McCutchen is "Cutch" again, the Pirates' best hitter and a capable defender in right field -- and he stays in Pittsburgh. Cole bounces back with a healthy season, throwing 200 quality innings and giving the Pirates a good chance to win every fifth day. Ivan Nova's resurgence is real.
Meanwhile, Starling Marte hits over .300, steals 50 bases and wins his third straight Gold Glove Award (his first in center field). After a great first half in 2016, Gregory Polanco puts it all together for a full season. Jungho Kang stays on the field and swings a 30-homer bat behind McCutchen.
Jameson Taillon, Josh Bell, Chad Kuhl and Adam Frazier step forward, with Bell a finalist for the NL Rookie of the Year Award. Tyler Glasnow cracks the rotation and flashes his potential. Francisco Cervelli stays healthy, puts up another .370 OBP and steals strikes behind the plate.

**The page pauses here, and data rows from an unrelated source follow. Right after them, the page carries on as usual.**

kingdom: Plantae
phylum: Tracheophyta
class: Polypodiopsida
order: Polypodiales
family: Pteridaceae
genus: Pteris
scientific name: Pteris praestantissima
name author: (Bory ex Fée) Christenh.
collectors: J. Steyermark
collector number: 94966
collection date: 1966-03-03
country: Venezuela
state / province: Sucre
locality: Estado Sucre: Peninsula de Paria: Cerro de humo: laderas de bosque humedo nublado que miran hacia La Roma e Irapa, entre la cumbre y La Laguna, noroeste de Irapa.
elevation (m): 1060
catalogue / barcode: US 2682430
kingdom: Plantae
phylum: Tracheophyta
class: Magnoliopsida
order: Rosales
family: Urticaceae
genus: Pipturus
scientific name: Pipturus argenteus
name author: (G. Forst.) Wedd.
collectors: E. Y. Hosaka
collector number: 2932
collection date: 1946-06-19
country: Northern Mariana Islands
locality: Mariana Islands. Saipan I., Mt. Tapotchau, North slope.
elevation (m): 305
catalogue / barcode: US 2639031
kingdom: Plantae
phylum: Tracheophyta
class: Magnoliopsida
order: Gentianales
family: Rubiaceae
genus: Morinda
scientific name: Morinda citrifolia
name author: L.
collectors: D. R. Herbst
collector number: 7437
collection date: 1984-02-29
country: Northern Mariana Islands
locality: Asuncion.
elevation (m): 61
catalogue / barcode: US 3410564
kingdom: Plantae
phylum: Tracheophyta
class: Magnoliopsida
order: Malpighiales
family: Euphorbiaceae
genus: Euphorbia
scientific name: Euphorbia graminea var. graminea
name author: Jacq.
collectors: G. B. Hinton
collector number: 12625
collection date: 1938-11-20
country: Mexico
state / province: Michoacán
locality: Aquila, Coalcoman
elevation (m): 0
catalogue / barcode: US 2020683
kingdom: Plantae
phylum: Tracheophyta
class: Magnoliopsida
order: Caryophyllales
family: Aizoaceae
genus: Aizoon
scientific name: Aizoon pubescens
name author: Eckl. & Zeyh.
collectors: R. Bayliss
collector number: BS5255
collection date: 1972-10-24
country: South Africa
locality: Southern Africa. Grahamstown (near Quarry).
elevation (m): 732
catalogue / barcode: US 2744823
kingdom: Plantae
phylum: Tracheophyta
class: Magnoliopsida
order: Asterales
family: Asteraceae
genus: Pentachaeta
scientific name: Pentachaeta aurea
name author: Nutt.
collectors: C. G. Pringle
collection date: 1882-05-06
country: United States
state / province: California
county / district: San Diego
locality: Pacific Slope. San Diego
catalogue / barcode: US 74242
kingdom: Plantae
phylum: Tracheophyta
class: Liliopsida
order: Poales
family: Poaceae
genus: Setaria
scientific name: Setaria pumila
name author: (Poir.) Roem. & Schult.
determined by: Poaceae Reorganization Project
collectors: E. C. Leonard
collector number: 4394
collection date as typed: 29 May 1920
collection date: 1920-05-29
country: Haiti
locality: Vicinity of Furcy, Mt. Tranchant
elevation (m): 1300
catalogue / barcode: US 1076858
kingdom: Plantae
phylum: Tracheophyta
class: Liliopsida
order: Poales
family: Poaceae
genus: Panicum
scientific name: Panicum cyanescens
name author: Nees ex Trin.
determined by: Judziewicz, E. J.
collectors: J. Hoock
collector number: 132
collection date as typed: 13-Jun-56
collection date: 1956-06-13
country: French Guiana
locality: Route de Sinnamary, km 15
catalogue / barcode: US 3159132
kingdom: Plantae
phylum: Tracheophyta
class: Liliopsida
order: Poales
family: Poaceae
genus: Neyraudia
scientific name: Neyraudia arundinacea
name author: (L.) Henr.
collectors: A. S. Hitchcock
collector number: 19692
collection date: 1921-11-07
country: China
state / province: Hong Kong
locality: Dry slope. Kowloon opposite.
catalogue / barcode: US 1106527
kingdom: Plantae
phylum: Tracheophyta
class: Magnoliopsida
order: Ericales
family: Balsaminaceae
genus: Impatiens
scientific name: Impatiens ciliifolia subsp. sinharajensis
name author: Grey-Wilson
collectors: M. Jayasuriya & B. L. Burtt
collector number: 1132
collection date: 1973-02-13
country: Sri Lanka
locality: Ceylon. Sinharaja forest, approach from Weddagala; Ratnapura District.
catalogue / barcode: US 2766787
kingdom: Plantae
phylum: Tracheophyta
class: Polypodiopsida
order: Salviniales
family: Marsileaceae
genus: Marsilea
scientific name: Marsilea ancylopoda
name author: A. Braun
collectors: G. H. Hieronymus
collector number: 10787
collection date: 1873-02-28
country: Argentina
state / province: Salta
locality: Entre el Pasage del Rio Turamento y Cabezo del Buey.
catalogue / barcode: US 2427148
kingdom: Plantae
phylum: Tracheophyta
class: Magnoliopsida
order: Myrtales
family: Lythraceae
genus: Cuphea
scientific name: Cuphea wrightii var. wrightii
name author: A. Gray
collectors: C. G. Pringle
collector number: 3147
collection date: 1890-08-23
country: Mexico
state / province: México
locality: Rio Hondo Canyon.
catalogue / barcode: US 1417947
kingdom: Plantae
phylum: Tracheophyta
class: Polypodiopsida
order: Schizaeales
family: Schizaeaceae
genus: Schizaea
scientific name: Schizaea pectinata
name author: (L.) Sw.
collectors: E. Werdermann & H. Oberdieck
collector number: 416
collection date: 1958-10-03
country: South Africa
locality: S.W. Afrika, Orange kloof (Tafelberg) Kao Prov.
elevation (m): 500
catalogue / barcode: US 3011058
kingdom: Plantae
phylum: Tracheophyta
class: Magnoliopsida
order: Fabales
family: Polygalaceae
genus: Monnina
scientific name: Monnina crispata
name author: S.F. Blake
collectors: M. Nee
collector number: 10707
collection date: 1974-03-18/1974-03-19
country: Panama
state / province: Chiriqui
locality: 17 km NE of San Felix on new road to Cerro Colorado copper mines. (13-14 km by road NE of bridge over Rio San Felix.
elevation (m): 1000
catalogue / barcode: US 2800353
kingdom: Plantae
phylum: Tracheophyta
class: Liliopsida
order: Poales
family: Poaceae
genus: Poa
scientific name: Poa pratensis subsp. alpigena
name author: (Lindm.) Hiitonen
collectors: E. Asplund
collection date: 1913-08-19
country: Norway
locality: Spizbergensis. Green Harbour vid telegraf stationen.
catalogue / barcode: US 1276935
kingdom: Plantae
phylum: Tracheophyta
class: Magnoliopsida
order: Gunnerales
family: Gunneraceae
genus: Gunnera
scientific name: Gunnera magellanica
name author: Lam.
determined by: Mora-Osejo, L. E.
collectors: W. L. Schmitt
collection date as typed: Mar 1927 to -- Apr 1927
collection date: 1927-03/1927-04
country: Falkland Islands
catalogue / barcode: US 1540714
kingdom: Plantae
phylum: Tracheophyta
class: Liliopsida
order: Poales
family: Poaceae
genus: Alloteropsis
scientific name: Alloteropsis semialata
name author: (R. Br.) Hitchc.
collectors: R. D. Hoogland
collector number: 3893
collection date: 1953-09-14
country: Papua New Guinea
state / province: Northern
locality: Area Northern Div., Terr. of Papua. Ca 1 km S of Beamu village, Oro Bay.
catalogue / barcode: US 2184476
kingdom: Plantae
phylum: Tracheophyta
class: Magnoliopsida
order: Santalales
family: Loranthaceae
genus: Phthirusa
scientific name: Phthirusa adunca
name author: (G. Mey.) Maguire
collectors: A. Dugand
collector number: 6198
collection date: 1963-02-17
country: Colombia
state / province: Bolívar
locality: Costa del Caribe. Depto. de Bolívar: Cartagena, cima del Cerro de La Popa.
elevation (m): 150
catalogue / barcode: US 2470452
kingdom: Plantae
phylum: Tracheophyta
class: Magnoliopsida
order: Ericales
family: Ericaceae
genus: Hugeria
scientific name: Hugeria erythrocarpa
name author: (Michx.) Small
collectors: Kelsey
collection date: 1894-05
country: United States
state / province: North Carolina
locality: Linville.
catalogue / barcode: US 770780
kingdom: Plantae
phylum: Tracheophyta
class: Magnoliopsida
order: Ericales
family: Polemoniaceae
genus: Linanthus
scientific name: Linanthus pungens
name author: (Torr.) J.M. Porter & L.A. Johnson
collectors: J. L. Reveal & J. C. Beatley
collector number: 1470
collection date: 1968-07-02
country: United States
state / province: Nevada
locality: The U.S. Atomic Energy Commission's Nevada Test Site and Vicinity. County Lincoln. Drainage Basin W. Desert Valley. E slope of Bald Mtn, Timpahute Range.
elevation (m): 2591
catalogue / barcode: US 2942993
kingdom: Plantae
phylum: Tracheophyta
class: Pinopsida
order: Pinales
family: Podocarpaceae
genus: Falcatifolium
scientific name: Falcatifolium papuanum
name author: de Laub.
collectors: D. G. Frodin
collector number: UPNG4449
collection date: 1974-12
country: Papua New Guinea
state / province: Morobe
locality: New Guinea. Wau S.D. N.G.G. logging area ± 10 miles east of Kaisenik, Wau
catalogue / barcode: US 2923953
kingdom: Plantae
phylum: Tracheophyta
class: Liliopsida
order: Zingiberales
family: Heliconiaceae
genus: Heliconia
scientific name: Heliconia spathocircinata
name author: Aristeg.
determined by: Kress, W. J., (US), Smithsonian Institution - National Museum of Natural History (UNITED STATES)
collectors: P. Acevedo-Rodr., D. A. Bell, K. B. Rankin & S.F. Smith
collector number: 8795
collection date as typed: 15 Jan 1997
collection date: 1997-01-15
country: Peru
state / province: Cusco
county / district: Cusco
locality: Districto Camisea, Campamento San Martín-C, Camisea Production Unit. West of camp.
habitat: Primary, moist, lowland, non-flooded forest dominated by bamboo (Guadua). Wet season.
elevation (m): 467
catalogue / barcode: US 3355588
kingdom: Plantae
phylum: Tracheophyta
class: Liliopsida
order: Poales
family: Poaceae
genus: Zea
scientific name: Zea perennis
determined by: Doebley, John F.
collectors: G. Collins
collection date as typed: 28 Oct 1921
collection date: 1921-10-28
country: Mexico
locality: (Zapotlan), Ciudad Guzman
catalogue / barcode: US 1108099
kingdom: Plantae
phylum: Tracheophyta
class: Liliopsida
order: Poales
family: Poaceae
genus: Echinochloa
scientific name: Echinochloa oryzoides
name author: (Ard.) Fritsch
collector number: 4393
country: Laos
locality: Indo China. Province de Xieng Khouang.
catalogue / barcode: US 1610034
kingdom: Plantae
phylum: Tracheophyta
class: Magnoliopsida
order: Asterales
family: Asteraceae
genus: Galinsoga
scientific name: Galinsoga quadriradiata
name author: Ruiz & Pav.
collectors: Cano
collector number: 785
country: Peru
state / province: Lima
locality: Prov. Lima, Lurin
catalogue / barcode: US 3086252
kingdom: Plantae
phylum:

Set up by a deep bullpen, Tony Watson shows he's closer material. Rather than trading players like McCutchen and Watson at the deadline, the Bucs are in position -- and get the green light from ownership -- to add to their roster.
In a perfect season, even things the Pirates can't control break their way. The Cubs finally deal with injuries in their rotation and at least hang back near the rest of the NL Central pack. The Cardinals' offseason additions aren't enough and they miss the postseason again.
Is all of that going to happen? Probably not, almost certainly not all at once. But it's within the realm of possibility. And what better time than Spring Training, the start of a new year, to dream about a perfect season?
"A perfect season is staying healthy, our young players growing and developing, our young veterans growing and developing," Huntington said. "Doing what we need to do. Having young players in our system come up and help us win. Our fans falling in love with this team again.
"There's a ton of different ways that can go, but the most simplistic answer is we win the World Series."